杰克知道有不怀好意的旁人说那种难听的话语,什么Omega天性即是容易沉溺在情欲当中的,还抛出用“下贱”这种实打实的贬义词来形容。
身上必须带点什么东西,哪怕一丁点也可以。他在花园里跑来跑去,浆得挺括的外套与整洁的丝绸衬衣底下,胸前缀有一对精致的乳环,他对这两枚金质乳环的重量已经习惯,如果摘走,反倒给他带来不适。
他的紧身长袜提得很高,拘谨的Omega才会这样,挺翘的臀部似乎在暗示这是一种错觉。如果别人的目光能穿透衣物,有概率会发现从他的臀缝中漏出来的一条银链,银链连着一枚木质肛塞,或是几颗圆润饱满的珠子。
假设叫多年以后的老麻雀评价少年时自己这段经历,多半会打发一句“我早给忘了”。别以为他真的不知道那时的萨拉查把他当作情人也当作性奴来驯养的原因,alpha想留他在自己身边。老麻雀对外自称beta,逍遥自在混迹于酒馆与妓院,金质的乳环早被摘了换酒喝,黑市上的首饰商人不忘向他打听,这对小巧的金环是从哪个Omega身上偷来的。他私底下反复多次找到女巫,开过不止一剂稀奇古怪的药水,同时还大量吞服劣质的抑制剂,方法用尽,他的性瘾才被堪堪压制住。有人问他听没听说过一头扎进魔鬼三角的沉默玛丽号,西班牙船长名叫阿尔曼多·萨拉查。老麻雀猛灌一口朗姆酒,醉得舌头打结,含混地回复“这个人……从来没听说过……。”
但是这时的小麻雀只有十五岁,初尝情爱的滋味,装作一副不谙世事的样子在花团锦簇的庄园中打发时间。怀过孕又流产,婴儿是一副无法摆脱的枷锁。
杰克暂时还不想逃走,萨拉查仍然不会简单粗暴地用锁链将他拴在卧室。
萨拉查花了一个冬天的时间悉心调教杰克。这是一种阻止小麻雀飞走的方式,远胜过折断手脚。他找来各种各样的性玩具来玩弄Omega,让杰克在绵延不绝的快感中沉沦到永无止境。倘若杰克提出骑马,萨拉查可以弄来一只木马,木马背上有粗长的木质假阴茎,让Omega整个含进去,骑在上面度过阴雨连绵的午后。
也可以骑真正的马,杰克的身体里被塞进圆润的珠串,一颗珠子抵在柔软的生殖腔入口,alpha将他牢牢地绑在马鞍上。栗色的马欢快地飞奔,Omega被放下来的时候,腿软得站不住,浑身软绵绵地跪倒在草地上。
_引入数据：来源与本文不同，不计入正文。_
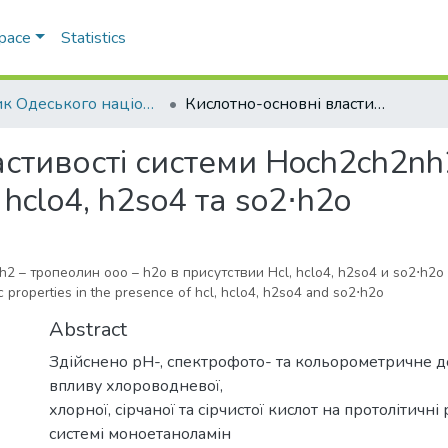
Space
Statistics
Вісник Одеського національного університету. Хімія
Кислотно-основні властивості системи Hoch2ch2nh2 – тропеолін ooo – h2o в присутності Hcl, hclo4, h2so4 та so2⋅h2o
стивості системи Hoch2ch2nh2
 hclo4, h2so4 та so2⋅h2o
 – тропеолин ооо – h2o в присутствии Hcl, hclo4, h2so4 и so2⋅h2o
 properties in the presence of hcl, hclo4, h2so4 and so2⋅h2o
Abstract
Здійснено рН-, спектрофото- та кольорометричне 
впливу хлороводневої,
хлорної, сірчаної та сірчистої кислот на протолітичні
системі моноетаноламін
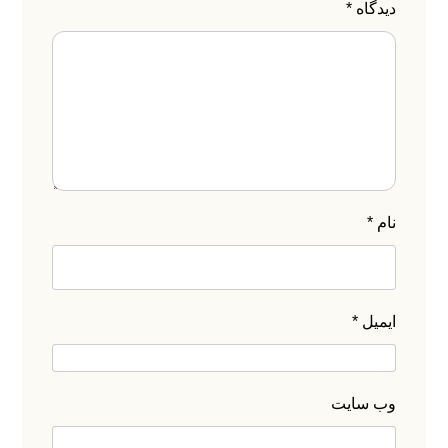
دیدگاه
*
ارتباط با ما
راه های
ارتباطی با
آدرس: تهران –
سبدگردان مانی
خیابان نلسون
ماندلا(جردن
نام
*
سابق) – خیابان
۰۲۱-۸۸۲۰۲
وحید دستگردی
(ظفر غربی) –
۷۱۱-۲
پلاک ۲۷۳ -طبقه
ایمیل
*
اول شرقی
۰۲۱-۸۸۲۰۲
۷۱۰
وب‌ سایت
info@manif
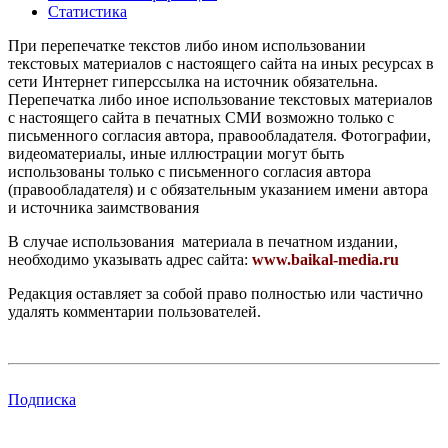
Статистика
При перепечатке текстов либо ином использовании
текстовых материалов с настоящего сайта на иных ресурсах в
сети Интернет гиперссылка на источник обязательна.
Перепечатка либо иное использование текстовых материалов
с настоящего сайта в печатных СМИ возможно только с
письменного согласия автора, правообладателя. Фотографии,
видеоматериалы, иные иллюстрации могут быть
использованы только с письменного согласия автора
(правообладателя) и с обязательным указанием имени автора
и источника заимствования
В случае использования материала в печатном издании,
необходимо указывать адрес сайта:
www.baikal-media.ru
Редакция оставляет за собой право полностью или частично
удалять комментарии пользователей.
Подписка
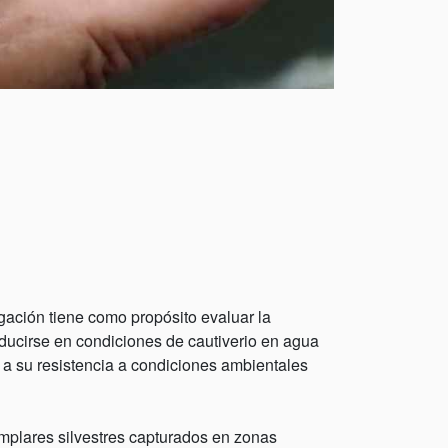
gación tiene como propósito evaluar la
ducirse en condiciones de cautiverio en agua
o a su resistencia a condiciones ambientales
emplares silvestres capturados en zonas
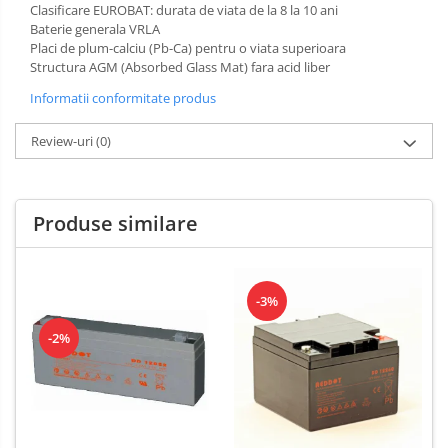
Clasificare EUROBAT: durata de viata de la 8 la 10 ani
Baterie generala VRLA
Placi de plum-calciu (Pb-Ca) pentru o viata superioara
Structura AGM (Absorbed Glass Mat) fara acid liber
Informatii conformitate produs
Review-uri
(0)
Produse similare
-3%
-2%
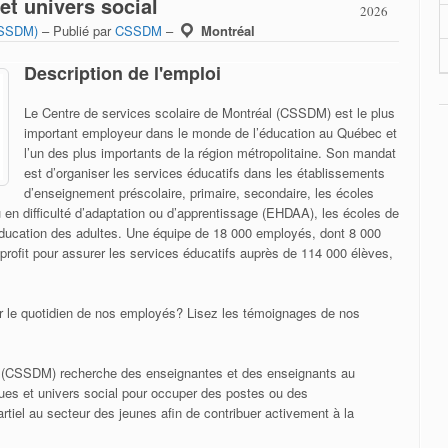
t univers social
2026
(CSSDM)
– Publié par
CSSDM
–
Montréal
Description de l'emploi
Le Centre de services scolaire de Montréal (CSSDM) est le plus
important employeur dans le monde de l’éducation au Québec et
l’un des plus importants de la région métropolitaine. Son mandat
est d’organiser les services éducatifs dans les établissements
d’enseignement préscolaire, primaire, secondaire, les écoles
 en difficulté d’adaptation ou d’apprentissage (EHDAA), les écoles de
’éducation des adultes. Une équipe de 18 000 employés, dont 8 000
rofit pour assurer les services éducatifs auprès de 114 000 élèves,
 le quotidien de nos employés? Lisez les témoignages de nos
l (CSSDM) recherche des enseignantes et des enseignants au
es et univers social pour occuper des postes ou des
tiel au secteur des jeunes afin de contribuer activement à la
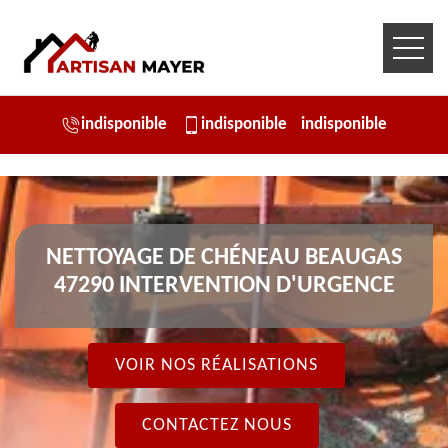
indisponible
indisponible
indisponible
NETTOYAGE DE CHÉNEAU BEAUGAS
47290 INTERVENTION D'URGENCE
VOIR NOS RÉALISATIONS
CONTACTEZ NOUS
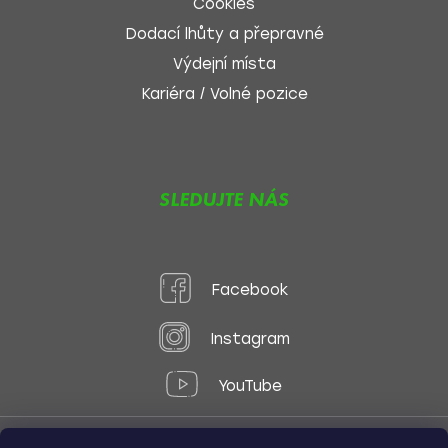
Cookies
Dodací lhůty a přepravné
Výdejní místa
Kariéra / Volné pozice
SLEDUJTE NÁS
Facebook
Instagram
YouTube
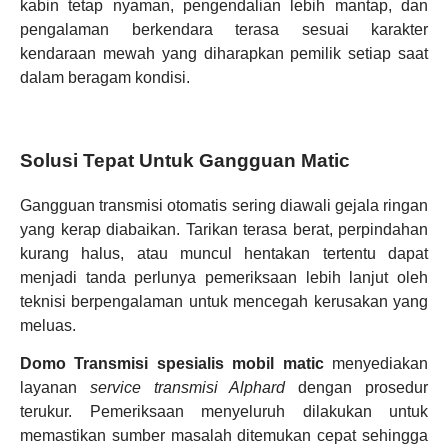
kabin tetap nyaman, pengendalian lebih mantap, dan
pengalaman berkendara terasa sesuai karakter
kendaraan mewah yang diharapkan pemilik setiap saat
dalam beragam kondisi.
Solusi Tepat Untuk Gangguan Matic
Gangguan transmisi otomatis sering diawali gejala ringan
yang kerap diabaikan. Tarikan terasa berat, perpindahan
kurang halus, atau muncul hentakan tertentu dapat
menjadi tanda perlunya pemeriksaan lebih lanjut oleh
teknisi berpengalaman untuk mencegah kerusakan yang
meluas.
Domo Transmisi
spesialis mobil matic
menyediakan
layanan
service transmisi Alphard
dengan prosedur
terukur. Pemeriksaan menyeluruh dilakukan untuk
memastikan sumber masalah ditemukan cepat sehingga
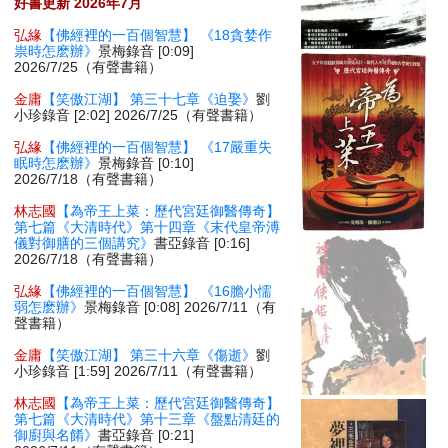
好書更新 2026年7月
弘緣
【佛經裡的一百個智慧】 《18貪婪作
祟時怎麽辦》
景梅錄音 [0:09]
2026/7/25（有聲書籍）
金庸
【笑傲江湖】 第三十七章《迫娶》
劉
小珍錄音 [2:02] 2026/7/25（有聲書籍）
弘緣
【佛經裡的一百個智慧】 《17嚴重失
眠時怎麽辦》
景梅錄音 [0:10]
2026/7/18（有聲書籍）
林志國
【為帝王上菜：歷代宮廷御醫傳奇】
第七篇《大清時代》第十四章《末代皇帝溥
儀對御膳的三個講究》
書亞錄音 [0:16]
2026/7/18（有聲書籍）
弘緣
【佛經裡的一百個智慧】 《16膽小懦
弱怎麽辦》
景梅錄音 [0:08] 2026/7/11（有
聲書籍）
金庸
【笑傲江湖】 第三十六章《傷逝》
劉
小珍錄音 [1:59] 2026/7/11（有聲書籍）
林志國
【為帝王上菜：歷代宮廷御醫傳奇】
第七篇《大清時代》第十三章《盤點清廷的
御廚與名餚》
書亞錄音 [0:21]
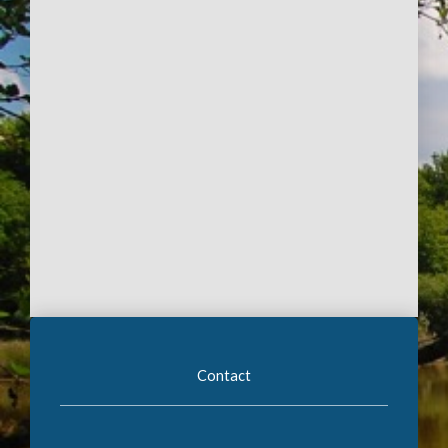
Contact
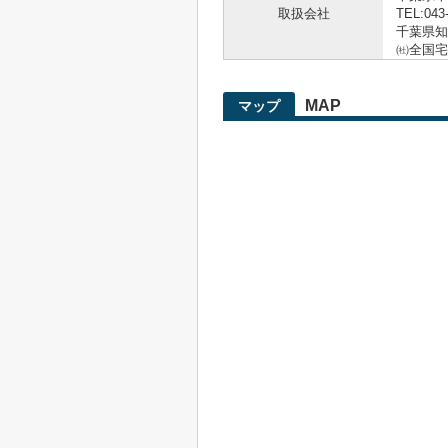
取扱会社
TEL:043
千葉県知事
㈳全国宅
MAP
マップ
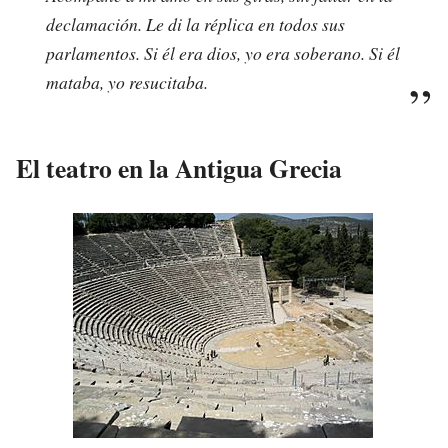
declamación. Le di la réplica en todos sus
parlamentos. Si él era dios, yo era soberano. Si él
mataba, yo resucitaba.
El teatro en la Antigua Grecia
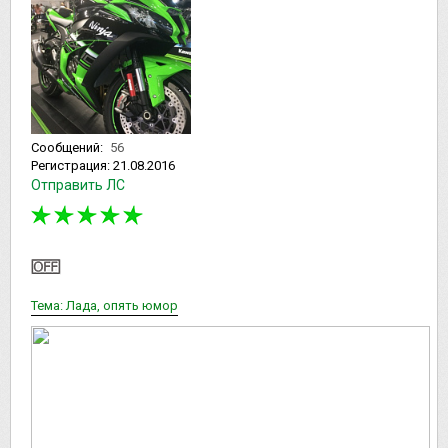
Сообщений:
56
Регистрация:
21.08.2016
Отправить ЛС
Тема: Лада, опять юмор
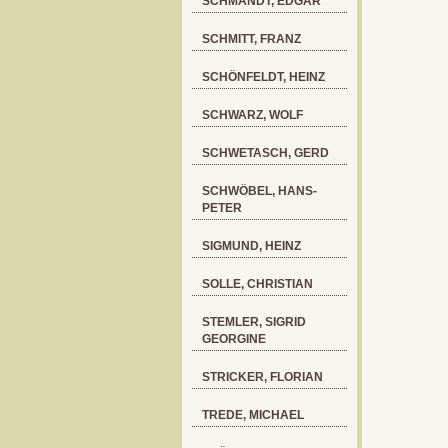
SCHMANDT, EDGAR
SCHMITT, FRANZ
SCHÖNFELDT, HEINZ
SCHWARZ, WOLF
SCHWETASCH, GERD
SCHWÖBEL, HANS-
PETER
SIGMUND, HEINZ
SOLLE, CHRISTIAN
STEMLER, SIGRID
GEORGINE
STRICKER, FLORIAN
TREDE, MICHAEL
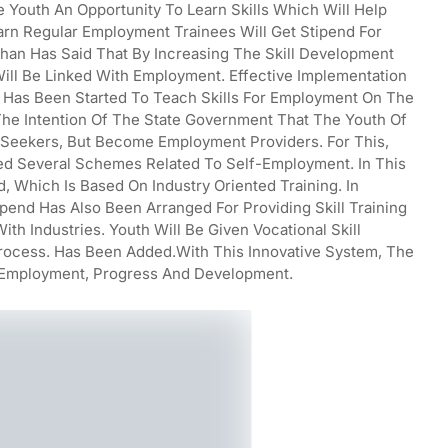
 Youth An Opportunity To Learn Skills Which Will Help
arn Regular Employment Trainees Will Get Stipend For
uhan Has Said That By Increasing The Skill Development
ill Be Linked With Employment. Effective Implementation
 Has Been Started To Teach Skills For Employment On The
s The Intention Of The State Government That The Youth Of
Seekers, But Become Employment Providers. For This,
d Several Schemes Related To Self-Employment. In This
 Which Is Based On Industry Oriented Training. In
end Has Also Been Arranged For Providing Skill Training
th Industries. Youth Will Be Given Vocational Skill
rocess. Has Been Added.With This Innovative System, The
r Employment, Progress And Development.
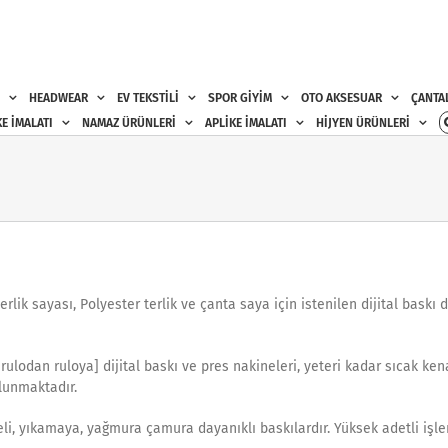
HEADWEAR
EV TEKSTİLİ
SPOR GİYİM
OTO AKSESUAR
ÇANTA
E İMALATI
NAMAZ ÜRÜNLERİ
APLİKE İMALATI
HİJYEN ÜRÜNLERİ
ik sayası, Polyester terlik ve çanta saya için istenilen dijital baskı d
[rulodan ruloya] dijital baskı ve pres nakineleri, yeteri kadar sıcak ke
lunmaktadır.
i, yıkamaya, yağmura çamura dayanıklı baskılardır. Yüksek adetli işleri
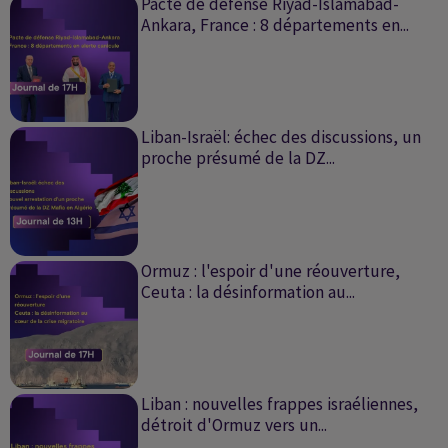
Pacte de défense Riyad-Islamabad-
Ankara, France : 8 départements en...
Liban-Israël: échec des discussions, un
proche présumé de la DZ...
Ormuz : l'espoir d'une réouverture,
Ceuta : la désinformation au...
Liban : nouvelles frappes israéliennes,
détroit d'Ormuz vers un...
甜蜜且顺从的小麻雀,不仅在热潮期,还有性瘾发作的时候。
这属于萨拉查的过度自信,他敏锐地注意到了杰克骨子里的淫荡潜质,加以诱导,让杰克对性爱的上瘾程度逐渐深入。萨拉查知道小麻雀迷恋他,这其中又有多少成分是青少年的情愫,他一意孤行地以自己的方法解决问题,不失为一种内心深处刻意的回避,他没心思去深究这个问题,关于杰克的选择,是山坡上的橘园还是泛起泡沫的大海。等到一五八八年,他的船被困入魔鬼三角,他身上每天重复一遍火药爆炸的疼痛,求死不得。他才突然反应过来他其实清楚问题的答案,杰克要的是什么。他们彼此之前有的是扭曲的爱情,不同于社交季一见钟情的贵族alpha与Omega那样花前月下。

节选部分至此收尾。